Only one stretch of the listing below is wanted. Begin at the line that has "The second view gained the radio at 147,409.", stop after the line that has "The butelka ended", and repeat every line in between exactly.

**Records**.
Start of Block

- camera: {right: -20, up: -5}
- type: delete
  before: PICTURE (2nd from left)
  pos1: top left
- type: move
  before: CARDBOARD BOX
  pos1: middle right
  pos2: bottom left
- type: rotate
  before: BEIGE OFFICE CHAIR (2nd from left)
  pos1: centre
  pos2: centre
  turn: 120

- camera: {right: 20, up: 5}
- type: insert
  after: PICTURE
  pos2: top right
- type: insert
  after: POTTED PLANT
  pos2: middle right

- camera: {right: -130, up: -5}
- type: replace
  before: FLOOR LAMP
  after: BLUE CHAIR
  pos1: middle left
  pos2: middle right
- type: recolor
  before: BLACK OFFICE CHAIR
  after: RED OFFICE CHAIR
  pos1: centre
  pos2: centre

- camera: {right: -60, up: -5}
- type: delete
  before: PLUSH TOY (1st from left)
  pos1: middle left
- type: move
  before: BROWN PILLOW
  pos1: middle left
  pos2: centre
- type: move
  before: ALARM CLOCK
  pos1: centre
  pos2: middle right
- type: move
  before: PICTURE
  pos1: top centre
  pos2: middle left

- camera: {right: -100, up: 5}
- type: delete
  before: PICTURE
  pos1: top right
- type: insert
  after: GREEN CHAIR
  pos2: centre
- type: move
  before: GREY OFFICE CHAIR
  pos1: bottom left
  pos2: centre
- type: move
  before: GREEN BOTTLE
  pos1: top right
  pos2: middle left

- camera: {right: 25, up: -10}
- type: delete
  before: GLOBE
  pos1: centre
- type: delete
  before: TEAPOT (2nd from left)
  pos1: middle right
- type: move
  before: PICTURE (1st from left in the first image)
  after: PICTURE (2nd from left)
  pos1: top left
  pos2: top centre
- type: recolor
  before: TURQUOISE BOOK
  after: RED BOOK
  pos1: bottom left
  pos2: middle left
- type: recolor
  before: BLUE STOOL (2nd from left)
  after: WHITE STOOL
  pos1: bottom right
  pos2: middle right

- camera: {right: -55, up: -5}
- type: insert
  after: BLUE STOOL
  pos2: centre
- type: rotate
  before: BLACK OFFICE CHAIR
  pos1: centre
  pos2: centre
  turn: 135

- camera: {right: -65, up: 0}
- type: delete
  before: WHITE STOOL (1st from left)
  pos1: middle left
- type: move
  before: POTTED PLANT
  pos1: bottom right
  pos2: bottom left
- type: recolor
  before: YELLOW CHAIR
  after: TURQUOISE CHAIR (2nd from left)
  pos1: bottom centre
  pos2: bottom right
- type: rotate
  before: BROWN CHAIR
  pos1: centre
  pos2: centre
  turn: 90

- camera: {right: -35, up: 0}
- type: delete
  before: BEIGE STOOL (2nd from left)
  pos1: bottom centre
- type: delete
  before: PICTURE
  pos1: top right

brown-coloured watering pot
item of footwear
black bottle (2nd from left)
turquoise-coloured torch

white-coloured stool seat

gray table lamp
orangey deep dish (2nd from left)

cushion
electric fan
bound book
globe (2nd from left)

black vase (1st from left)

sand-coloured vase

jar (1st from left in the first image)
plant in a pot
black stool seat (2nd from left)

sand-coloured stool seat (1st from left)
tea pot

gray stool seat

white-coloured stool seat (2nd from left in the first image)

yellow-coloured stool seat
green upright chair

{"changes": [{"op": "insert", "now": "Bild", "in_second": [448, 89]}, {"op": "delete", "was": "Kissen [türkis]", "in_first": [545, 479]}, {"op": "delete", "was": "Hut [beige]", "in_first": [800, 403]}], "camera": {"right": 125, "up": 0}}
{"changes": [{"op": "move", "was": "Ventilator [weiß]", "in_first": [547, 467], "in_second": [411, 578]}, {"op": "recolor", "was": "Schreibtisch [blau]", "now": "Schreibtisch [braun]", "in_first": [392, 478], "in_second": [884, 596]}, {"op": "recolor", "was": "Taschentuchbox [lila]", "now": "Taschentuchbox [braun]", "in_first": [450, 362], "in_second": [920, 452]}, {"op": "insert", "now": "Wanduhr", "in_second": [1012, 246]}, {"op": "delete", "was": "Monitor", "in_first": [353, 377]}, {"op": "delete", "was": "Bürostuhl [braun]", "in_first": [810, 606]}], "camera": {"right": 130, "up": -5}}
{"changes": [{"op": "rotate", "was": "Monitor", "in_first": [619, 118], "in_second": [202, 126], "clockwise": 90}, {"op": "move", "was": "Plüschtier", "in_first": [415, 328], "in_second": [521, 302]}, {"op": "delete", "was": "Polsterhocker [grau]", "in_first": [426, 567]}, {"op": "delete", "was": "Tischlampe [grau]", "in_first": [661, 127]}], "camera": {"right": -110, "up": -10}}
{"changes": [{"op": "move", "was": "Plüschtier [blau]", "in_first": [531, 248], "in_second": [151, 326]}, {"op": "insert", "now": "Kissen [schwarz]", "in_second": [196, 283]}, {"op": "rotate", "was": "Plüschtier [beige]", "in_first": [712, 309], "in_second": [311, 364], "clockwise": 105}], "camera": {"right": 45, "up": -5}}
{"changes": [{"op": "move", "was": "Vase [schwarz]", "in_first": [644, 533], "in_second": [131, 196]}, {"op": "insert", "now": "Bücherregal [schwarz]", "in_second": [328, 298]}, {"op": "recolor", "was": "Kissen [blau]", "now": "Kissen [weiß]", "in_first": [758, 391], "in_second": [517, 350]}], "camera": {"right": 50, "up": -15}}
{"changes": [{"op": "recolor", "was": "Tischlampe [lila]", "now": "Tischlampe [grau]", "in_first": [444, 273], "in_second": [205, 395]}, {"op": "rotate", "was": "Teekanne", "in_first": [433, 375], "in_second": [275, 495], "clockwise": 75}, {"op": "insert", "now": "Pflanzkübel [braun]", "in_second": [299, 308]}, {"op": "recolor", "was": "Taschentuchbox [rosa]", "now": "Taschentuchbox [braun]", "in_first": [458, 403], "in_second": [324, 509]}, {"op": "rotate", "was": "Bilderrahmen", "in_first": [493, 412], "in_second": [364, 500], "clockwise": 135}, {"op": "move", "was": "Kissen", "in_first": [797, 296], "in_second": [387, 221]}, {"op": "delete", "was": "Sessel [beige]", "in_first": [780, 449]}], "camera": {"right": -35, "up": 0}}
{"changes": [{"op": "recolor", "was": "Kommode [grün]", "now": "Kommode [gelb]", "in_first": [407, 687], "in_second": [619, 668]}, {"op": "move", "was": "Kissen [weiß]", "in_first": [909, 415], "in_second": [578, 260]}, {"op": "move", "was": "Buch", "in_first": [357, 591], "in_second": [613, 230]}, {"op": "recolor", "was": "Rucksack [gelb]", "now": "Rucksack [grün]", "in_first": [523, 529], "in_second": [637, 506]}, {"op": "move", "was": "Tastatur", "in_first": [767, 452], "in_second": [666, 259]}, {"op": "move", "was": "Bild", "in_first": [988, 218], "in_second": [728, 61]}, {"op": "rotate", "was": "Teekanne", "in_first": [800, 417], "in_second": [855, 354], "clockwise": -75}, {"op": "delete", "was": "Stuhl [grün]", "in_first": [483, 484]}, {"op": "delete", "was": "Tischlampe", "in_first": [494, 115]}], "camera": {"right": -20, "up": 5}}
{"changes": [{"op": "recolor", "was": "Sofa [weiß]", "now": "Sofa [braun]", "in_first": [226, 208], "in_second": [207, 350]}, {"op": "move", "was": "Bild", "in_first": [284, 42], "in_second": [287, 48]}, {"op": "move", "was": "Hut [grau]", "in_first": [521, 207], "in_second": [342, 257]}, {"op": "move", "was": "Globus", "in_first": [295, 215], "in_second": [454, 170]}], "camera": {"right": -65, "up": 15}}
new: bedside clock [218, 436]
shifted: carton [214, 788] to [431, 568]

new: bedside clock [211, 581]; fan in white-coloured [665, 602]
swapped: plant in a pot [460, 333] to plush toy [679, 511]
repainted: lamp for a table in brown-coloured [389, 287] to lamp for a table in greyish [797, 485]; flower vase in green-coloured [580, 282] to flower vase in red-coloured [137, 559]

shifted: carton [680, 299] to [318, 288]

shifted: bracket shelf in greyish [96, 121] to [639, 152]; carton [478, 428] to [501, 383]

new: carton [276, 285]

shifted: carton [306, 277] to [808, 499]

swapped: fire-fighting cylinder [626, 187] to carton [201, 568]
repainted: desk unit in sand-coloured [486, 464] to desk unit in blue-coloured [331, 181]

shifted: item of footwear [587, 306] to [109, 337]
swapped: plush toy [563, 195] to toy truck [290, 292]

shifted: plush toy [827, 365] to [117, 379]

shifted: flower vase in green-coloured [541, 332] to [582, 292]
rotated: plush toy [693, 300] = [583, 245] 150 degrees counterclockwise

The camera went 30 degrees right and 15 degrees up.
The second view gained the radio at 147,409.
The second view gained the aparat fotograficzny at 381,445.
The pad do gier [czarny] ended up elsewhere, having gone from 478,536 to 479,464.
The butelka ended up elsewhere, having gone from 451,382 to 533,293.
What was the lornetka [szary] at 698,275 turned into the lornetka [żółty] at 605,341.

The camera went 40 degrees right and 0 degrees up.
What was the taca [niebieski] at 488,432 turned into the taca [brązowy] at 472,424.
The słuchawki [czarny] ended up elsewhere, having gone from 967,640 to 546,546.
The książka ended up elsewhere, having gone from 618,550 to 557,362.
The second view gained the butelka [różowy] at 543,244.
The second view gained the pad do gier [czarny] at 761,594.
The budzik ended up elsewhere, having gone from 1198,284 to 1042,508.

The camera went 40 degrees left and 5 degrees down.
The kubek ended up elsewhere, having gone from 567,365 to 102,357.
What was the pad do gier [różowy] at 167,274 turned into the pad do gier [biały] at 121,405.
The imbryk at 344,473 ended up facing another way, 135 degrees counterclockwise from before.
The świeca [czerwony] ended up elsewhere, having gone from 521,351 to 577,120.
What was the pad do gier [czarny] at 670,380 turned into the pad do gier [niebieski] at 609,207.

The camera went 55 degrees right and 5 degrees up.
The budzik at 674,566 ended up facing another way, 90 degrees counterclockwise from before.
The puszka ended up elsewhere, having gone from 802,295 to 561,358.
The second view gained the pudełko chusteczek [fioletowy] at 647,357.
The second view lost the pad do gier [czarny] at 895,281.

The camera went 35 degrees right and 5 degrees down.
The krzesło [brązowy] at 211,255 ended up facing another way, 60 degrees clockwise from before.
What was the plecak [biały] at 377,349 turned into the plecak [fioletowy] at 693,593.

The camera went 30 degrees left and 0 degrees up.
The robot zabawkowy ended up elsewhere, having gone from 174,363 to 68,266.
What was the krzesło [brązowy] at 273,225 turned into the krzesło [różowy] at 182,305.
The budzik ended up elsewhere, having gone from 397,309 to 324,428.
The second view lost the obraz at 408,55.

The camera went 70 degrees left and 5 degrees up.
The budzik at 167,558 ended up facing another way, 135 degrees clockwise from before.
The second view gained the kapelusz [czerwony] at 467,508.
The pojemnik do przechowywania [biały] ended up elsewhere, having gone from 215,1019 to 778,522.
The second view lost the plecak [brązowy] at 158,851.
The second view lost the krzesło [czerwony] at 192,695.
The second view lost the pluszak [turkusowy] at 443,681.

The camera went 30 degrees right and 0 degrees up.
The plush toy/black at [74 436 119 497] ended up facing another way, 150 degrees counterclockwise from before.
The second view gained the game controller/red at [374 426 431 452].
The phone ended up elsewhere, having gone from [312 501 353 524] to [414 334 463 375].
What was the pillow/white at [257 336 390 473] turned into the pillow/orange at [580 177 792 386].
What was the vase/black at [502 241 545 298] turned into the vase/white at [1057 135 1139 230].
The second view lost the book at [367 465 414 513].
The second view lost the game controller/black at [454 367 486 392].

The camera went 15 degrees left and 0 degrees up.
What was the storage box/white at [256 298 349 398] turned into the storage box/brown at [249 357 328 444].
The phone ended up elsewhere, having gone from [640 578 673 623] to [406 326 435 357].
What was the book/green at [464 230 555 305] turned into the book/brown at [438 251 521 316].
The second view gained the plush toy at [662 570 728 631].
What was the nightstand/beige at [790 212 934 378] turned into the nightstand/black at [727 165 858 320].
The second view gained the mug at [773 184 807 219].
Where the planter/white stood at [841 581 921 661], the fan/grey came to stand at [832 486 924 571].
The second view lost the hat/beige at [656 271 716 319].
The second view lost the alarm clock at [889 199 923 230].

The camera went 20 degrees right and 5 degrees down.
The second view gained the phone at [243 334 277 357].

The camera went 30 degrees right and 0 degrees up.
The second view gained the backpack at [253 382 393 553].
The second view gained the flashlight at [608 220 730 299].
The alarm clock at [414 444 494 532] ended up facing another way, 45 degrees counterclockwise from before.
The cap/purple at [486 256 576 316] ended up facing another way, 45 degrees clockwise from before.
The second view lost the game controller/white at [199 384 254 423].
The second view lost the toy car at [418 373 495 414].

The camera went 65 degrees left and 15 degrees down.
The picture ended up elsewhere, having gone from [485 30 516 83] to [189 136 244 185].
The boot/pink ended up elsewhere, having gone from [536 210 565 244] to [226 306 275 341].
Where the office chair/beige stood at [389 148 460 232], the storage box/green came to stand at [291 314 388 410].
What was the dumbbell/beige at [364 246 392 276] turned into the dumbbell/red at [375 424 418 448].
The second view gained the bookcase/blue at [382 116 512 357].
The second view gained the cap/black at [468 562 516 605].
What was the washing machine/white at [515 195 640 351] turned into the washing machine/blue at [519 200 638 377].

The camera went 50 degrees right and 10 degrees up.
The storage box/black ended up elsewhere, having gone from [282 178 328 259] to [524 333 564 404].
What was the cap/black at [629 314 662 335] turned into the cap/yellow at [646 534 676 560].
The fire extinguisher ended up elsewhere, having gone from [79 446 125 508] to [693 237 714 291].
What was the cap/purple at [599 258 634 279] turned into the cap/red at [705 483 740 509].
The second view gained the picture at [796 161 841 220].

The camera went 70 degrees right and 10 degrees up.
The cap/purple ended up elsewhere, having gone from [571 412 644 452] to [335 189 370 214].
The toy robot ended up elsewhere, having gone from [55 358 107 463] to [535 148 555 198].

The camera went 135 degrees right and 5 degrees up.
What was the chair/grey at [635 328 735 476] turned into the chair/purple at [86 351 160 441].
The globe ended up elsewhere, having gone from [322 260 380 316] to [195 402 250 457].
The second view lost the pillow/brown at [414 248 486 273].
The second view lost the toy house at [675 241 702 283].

End of Block

**Problem solution**.
The second view gained the radio at 147,409.
The second view gained the aparat fotograficzny at 381,445.
The pad do gier [czarny] ended up elsewhere, having gone from 478,536 to 479,464.
The butelka ended up elsewhere, having gone from 451,382 to 533,293.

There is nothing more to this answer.